**Do this:**
Repeat the lines below verbatim, beginning with the line containing "family: Ranunculaceae" and ending after the line containing "common name: White melilot".

(Dataset items)
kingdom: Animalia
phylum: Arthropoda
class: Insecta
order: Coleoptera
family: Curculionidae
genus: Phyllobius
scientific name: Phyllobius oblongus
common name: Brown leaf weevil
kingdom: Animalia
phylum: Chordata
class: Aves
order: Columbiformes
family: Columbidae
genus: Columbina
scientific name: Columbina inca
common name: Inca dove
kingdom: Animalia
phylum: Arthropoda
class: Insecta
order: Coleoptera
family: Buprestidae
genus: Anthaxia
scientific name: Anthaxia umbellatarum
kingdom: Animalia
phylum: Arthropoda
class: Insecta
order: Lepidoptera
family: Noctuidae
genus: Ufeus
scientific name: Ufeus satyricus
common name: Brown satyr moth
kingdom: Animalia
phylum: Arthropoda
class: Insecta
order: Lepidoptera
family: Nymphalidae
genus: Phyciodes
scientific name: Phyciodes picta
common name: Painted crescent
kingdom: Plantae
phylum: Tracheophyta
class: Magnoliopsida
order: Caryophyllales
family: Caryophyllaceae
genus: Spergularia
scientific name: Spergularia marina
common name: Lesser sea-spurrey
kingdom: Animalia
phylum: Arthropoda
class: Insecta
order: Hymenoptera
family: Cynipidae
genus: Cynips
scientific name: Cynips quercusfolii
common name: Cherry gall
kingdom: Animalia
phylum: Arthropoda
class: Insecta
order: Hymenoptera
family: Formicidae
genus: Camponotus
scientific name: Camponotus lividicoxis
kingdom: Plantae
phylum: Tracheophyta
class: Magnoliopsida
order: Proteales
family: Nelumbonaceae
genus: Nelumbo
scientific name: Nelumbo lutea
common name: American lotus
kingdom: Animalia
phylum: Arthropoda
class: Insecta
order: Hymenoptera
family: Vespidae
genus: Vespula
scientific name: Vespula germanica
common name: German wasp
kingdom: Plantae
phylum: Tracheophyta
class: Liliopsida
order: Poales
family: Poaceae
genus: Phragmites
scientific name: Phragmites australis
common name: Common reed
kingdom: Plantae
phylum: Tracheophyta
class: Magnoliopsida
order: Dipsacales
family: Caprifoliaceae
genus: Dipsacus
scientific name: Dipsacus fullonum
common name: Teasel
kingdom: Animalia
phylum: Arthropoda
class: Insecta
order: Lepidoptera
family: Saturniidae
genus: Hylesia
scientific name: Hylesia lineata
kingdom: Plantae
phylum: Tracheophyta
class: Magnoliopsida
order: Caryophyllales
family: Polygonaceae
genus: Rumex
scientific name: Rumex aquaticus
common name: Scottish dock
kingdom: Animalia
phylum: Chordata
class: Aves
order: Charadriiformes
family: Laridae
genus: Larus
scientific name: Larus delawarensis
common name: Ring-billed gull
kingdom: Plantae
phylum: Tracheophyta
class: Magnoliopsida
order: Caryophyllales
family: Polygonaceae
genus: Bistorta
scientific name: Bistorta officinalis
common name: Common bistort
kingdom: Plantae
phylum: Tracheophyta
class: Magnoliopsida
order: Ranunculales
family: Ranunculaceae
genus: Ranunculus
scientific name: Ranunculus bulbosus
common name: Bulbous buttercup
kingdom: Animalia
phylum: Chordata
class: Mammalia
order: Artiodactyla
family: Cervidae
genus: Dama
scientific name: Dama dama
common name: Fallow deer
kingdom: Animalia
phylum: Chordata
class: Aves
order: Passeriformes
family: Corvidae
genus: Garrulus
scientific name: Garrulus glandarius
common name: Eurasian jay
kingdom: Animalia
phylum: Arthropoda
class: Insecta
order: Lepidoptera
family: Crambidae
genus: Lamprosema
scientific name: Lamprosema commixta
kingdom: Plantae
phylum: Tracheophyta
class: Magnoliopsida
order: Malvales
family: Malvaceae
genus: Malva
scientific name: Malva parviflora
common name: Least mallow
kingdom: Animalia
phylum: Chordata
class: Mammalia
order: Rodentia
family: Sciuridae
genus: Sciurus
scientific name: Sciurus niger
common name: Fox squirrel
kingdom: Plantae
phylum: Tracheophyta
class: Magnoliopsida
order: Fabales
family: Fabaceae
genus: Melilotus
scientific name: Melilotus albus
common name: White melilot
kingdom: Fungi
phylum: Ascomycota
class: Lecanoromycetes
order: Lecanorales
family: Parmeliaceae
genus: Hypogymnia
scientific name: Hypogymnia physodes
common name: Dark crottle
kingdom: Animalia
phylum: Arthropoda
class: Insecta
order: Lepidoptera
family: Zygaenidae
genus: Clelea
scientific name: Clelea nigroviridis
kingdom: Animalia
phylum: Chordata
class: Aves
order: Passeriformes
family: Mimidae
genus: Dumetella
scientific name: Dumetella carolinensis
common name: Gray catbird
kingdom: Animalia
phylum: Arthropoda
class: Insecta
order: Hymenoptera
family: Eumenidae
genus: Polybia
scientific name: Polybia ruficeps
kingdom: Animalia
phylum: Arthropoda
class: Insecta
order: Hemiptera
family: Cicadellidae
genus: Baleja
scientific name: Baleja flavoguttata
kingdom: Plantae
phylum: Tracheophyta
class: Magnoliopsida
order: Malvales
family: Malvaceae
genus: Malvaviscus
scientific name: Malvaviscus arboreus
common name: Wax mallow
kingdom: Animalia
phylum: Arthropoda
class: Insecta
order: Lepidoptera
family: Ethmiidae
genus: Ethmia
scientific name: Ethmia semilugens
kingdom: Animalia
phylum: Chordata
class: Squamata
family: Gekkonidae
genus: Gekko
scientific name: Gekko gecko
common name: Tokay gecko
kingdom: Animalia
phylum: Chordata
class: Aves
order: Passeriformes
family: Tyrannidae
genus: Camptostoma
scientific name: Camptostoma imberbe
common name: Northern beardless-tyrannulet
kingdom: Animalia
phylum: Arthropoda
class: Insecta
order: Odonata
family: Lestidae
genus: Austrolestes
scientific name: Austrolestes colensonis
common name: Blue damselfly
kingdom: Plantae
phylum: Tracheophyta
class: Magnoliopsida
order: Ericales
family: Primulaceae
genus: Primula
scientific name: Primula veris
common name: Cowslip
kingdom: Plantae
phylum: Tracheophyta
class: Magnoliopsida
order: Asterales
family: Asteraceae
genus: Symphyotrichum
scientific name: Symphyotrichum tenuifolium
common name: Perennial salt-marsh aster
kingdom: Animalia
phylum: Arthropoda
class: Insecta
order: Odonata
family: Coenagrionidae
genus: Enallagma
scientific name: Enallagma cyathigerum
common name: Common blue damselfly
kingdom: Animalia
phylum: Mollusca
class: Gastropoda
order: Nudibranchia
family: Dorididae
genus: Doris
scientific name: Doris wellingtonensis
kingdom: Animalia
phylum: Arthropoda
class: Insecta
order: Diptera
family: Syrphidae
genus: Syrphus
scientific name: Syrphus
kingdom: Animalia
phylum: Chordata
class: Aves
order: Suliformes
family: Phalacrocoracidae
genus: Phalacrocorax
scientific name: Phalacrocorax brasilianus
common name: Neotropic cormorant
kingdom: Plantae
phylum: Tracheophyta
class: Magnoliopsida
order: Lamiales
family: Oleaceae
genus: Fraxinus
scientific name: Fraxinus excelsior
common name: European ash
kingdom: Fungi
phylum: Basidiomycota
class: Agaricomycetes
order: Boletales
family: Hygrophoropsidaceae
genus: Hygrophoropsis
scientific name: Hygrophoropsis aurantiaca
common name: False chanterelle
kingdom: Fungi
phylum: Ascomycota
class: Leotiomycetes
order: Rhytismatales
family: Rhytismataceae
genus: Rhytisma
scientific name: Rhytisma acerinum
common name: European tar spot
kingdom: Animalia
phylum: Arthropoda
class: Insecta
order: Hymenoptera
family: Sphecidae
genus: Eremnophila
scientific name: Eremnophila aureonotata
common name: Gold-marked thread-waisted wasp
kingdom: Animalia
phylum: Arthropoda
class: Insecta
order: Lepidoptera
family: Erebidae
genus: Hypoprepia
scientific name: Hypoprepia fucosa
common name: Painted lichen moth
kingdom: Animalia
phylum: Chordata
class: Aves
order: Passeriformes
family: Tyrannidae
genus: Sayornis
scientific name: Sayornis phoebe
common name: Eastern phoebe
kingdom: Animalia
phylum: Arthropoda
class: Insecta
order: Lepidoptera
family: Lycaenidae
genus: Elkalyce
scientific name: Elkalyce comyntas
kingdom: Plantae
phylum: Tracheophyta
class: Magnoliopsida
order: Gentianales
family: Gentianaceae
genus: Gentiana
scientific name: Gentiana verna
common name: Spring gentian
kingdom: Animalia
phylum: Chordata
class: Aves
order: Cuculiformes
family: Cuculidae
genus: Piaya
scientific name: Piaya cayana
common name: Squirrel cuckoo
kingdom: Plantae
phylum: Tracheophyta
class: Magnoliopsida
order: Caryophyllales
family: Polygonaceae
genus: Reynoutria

**Reply:**
family: Ranunculaceae
genus: Ranunculus
scientific name: Ranunculus bulbosus
common name: Bulbous buttercup
kingdom: Animalia
phylum: Chordata
class: Mammalia
order: Artiodactyla
family: Cervidae
genus: Dama
scientific name: Dama dama
common name: Fallow deer
kingdom: Animalia
phylum: Chordata
class: Aves
order: Passeriformes
family: Corvidae
genus: Garrulus
scientific name: Garrulus glandarius
common name: Eurasian jay
kingdom: Animalia
phylum: Arthropoda
class: Insecta
order: Lepidoptera
family: Crambidae
genus: Lamprosema
scientific name: Lamprosema commixta
kingdom: Plantae
phylum: Tracheophyta
class: Magnoliopsida
order: Malvales
family: Malvaceae
genus: Malva
scientific name: Malva parviflora
common name: Least mallow
kingdom: Animalia
phylum: Chordata
class: Mammalia
order: Rodentia
family: Sciuridae
genus: Sciurus
scientific name: Sciurus niger
common name: Fox squirrel
kingdom: Plantae
phylum: Tracheophyta
class: Magnoliopsida
order: Fabales
family: Fabaceae
genus: Melilotus
scientific name: Melilotus albus
common name: White melilot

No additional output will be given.